Como a vigilância poderia salvar vidas em meio a uma crise de saúde pública


Para cada novo transmissão de coronavírus, imagine o “tick tick tick” de um cronômetro. Pelo menos 2 milhões de adultos nos EUA podem precisar de hospitalização ao longo da pandemia, estima o Centers for Disease Control and Prevention; isso é mais do que o dobro da oferta nacional de leitos hospitalares. O toque de recolher e o distanciamento social esperam ajudar a diminuir o número de infecções lentamente – porque 2 milhões de pacientes ao longo de 18 meses serão mais administráveis ​​do que 2 milhões ao longo de seis meses. No entanto, todas essas previsões são essencialmente suposições neste momento.

Os líderes buscam orientação sobre quando fechar escolas ou pedir que os moradores se abrigem no local e se as medidas que já foram tomadas estão funcionando. Pesquisas iniciais sobre coronavírus sugerem que o isolamento de pessoas logo após elas se tornarem sintomáticas desempenha o “maior papel na determinação de um surto [is] controlável.”

Os funcionários têm uma poderosa ferramenta potencial de vigilância indisponível em epidemias passadas: smartphones.

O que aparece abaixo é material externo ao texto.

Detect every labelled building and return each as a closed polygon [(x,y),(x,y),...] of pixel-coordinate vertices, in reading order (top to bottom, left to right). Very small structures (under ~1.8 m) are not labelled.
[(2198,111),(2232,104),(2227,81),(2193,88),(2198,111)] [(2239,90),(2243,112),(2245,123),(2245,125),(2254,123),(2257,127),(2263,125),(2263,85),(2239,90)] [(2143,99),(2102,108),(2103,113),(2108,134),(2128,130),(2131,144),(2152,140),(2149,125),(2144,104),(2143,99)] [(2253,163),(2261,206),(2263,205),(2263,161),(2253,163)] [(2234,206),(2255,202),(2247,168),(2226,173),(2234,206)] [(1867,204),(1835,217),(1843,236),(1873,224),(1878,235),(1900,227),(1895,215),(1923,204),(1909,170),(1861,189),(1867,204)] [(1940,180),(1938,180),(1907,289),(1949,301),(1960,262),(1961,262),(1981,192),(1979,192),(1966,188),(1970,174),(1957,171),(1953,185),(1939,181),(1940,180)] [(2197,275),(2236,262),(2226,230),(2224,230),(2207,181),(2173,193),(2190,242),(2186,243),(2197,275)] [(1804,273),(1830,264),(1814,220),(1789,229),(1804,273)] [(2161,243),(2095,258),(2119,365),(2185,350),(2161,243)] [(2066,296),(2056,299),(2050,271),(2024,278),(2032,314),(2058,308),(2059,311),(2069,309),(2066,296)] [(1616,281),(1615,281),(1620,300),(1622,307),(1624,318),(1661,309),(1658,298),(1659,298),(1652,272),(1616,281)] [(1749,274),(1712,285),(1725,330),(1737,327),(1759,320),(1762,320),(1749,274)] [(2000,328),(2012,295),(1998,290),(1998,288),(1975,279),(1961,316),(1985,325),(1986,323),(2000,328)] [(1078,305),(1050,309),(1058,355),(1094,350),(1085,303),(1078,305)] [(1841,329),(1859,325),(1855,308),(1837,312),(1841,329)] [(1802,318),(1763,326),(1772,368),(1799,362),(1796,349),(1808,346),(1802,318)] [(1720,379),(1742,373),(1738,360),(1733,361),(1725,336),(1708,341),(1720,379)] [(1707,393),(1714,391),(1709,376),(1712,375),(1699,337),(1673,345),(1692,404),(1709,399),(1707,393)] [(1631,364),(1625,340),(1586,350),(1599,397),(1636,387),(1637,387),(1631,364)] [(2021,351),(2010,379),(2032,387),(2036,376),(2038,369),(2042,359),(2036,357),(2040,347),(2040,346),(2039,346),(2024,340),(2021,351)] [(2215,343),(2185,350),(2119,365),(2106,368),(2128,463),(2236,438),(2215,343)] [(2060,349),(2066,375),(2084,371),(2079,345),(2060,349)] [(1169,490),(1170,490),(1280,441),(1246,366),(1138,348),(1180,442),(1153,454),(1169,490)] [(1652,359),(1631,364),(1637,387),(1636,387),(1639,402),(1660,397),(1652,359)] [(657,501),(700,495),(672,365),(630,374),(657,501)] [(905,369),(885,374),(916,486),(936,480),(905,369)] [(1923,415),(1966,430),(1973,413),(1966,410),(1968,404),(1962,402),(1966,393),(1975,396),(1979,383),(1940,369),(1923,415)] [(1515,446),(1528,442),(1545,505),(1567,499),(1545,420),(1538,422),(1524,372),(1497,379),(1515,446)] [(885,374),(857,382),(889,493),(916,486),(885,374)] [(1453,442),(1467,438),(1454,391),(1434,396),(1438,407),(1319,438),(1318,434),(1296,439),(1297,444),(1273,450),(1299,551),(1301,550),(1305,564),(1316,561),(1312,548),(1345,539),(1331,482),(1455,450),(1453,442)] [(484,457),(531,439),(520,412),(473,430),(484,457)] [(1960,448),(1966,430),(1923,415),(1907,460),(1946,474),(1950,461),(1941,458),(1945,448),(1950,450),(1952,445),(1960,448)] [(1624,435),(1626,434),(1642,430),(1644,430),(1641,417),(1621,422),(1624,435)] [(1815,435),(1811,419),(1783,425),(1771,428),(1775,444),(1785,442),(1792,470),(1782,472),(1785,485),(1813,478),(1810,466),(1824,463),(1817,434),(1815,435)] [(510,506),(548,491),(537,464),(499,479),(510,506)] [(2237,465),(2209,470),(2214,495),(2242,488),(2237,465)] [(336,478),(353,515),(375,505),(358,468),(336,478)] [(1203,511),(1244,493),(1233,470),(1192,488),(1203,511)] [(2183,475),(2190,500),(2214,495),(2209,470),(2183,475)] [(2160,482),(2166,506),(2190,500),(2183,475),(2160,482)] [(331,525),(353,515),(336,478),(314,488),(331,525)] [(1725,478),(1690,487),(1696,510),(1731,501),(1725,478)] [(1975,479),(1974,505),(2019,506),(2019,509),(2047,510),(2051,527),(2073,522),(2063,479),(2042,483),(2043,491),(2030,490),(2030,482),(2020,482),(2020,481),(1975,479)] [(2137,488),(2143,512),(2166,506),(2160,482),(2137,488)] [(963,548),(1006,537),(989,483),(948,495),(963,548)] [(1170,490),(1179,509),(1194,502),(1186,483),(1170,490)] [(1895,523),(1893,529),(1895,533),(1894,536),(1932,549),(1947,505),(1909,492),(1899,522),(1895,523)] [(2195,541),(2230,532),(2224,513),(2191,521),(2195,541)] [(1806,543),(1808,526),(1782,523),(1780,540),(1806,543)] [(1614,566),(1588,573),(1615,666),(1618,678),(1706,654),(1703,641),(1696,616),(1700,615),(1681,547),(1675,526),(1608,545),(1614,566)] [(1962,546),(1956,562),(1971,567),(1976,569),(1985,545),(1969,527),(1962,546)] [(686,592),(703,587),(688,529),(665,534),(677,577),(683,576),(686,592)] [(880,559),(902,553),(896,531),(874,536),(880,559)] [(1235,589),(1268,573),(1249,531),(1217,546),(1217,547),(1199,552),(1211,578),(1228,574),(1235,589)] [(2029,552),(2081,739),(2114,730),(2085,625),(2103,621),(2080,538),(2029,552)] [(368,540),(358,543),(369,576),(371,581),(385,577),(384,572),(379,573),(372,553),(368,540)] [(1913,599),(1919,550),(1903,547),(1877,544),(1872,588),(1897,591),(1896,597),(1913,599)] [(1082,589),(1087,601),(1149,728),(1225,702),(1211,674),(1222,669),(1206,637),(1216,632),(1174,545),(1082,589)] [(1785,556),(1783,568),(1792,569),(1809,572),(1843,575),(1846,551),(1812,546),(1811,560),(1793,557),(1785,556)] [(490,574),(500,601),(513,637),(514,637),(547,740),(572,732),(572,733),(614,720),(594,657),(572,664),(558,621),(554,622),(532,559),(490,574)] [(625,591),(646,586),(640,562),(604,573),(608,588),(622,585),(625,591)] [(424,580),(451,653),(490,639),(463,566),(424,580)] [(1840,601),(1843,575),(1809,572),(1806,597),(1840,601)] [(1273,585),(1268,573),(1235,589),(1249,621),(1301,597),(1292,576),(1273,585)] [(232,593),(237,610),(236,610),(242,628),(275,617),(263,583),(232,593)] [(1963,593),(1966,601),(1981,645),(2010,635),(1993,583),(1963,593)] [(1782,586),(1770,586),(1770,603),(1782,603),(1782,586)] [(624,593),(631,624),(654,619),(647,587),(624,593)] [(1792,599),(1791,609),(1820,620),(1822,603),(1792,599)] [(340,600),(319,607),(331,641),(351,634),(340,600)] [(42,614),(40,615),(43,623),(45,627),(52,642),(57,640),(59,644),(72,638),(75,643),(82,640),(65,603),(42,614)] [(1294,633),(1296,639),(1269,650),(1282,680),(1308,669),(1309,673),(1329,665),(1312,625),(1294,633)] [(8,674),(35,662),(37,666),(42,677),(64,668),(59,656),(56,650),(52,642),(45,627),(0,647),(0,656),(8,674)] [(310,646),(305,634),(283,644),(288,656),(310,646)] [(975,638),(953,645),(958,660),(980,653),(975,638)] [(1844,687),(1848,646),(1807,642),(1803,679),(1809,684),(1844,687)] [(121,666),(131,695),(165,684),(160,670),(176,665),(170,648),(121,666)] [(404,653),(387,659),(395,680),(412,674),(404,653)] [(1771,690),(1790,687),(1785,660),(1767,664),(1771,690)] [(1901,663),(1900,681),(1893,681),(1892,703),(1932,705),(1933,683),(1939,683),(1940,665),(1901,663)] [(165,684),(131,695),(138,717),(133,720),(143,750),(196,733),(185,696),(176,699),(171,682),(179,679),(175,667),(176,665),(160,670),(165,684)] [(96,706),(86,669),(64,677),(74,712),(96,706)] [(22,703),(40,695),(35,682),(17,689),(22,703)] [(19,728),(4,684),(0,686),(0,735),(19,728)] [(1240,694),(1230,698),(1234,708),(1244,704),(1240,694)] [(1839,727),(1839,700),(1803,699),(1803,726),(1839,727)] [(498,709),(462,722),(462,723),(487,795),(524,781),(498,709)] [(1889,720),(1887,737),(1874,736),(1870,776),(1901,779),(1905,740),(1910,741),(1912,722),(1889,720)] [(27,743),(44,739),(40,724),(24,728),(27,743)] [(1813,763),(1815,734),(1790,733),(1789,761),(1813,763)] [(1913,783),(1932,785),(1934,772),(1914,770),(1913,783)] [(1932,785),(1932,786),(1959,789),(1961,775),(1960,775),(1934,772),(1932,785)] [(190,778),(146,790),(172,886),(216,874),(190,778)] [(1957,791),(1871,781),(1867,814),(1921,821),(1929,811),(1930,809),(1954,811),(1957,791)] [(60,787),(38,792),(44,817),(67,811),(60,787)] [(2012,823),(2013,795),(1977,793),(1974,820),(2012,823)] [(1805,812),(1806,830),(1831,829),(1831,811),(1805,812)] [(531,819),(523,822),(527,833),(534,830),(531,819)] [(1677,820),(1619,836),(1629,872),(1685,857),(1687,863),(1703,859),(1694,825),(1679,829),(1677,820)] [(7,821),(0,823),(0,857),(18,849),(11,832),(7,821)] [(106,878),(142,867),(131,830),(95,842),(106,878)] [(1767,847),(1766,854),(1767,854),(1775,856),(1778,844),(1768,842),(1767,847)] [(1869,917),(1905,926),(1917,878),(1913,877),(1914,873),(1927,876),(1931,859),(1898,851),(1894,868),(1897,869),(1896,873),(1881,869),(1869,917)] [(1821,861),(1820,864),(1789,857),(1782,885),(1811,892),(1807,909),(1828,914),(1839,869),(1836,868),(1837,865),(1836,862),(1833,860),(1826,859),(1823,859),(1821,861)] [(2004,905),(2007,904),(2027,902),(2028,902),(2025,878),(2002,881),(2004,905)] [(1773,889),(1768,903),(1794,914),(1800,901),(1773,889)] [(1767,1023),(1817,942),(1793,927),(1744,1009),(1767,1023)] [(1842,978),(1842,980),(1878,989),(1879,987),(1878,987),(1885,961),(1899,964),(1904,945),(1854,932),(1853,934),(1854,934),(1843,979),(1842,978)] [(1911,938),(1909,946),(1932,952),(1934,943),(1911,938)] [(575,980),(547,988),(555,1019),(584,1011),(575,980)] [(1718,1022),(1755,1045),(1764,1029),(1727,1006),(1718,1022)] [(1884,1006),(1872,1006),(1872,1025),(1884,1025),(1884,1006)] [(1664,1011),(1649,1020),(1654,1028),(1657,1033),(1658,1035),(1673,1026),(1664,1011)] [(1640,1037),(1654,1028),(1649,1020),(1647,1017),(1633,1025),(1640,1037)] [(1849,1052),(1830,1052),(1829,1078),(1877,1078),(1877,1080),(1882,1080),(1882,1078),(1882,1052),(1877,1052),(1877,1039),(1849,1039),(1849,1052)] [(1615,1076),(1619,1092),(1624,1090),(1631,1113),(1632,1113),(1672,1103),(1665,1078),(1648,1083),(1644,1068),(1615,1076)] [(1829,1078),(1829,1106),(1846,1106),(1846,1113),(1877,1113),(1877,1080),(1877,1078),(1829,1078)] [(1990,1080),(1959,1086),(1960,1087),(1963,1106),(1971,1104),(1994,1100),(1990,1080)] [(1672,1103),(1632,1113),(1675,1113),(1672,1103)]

Os funcionários do governo estão ansiosos para usar as informações dos telefones para ajudar a monitorar e atenuar a pandemia. Autoridades da Casa Branca estão pedindo às empresas de tecnologia mais informações sobre nossas redes sociais e padrões de viagens. O Facebook criou uma ferramenta de mapeamento de doenças que rastreia a propagação de doenças agregando padrões de viagens dos usuários.

Tais esforços se chocam com as expectativas de privacidade das pessoas. Agora, há um motivo convincente para coletar e compartilhar os dados; a vigilância pode salvar vidas. Mas será difícil estabelecer limites em torno de quais dados são coletados, quem os utiliza e por quanto tempo a coleta continuará.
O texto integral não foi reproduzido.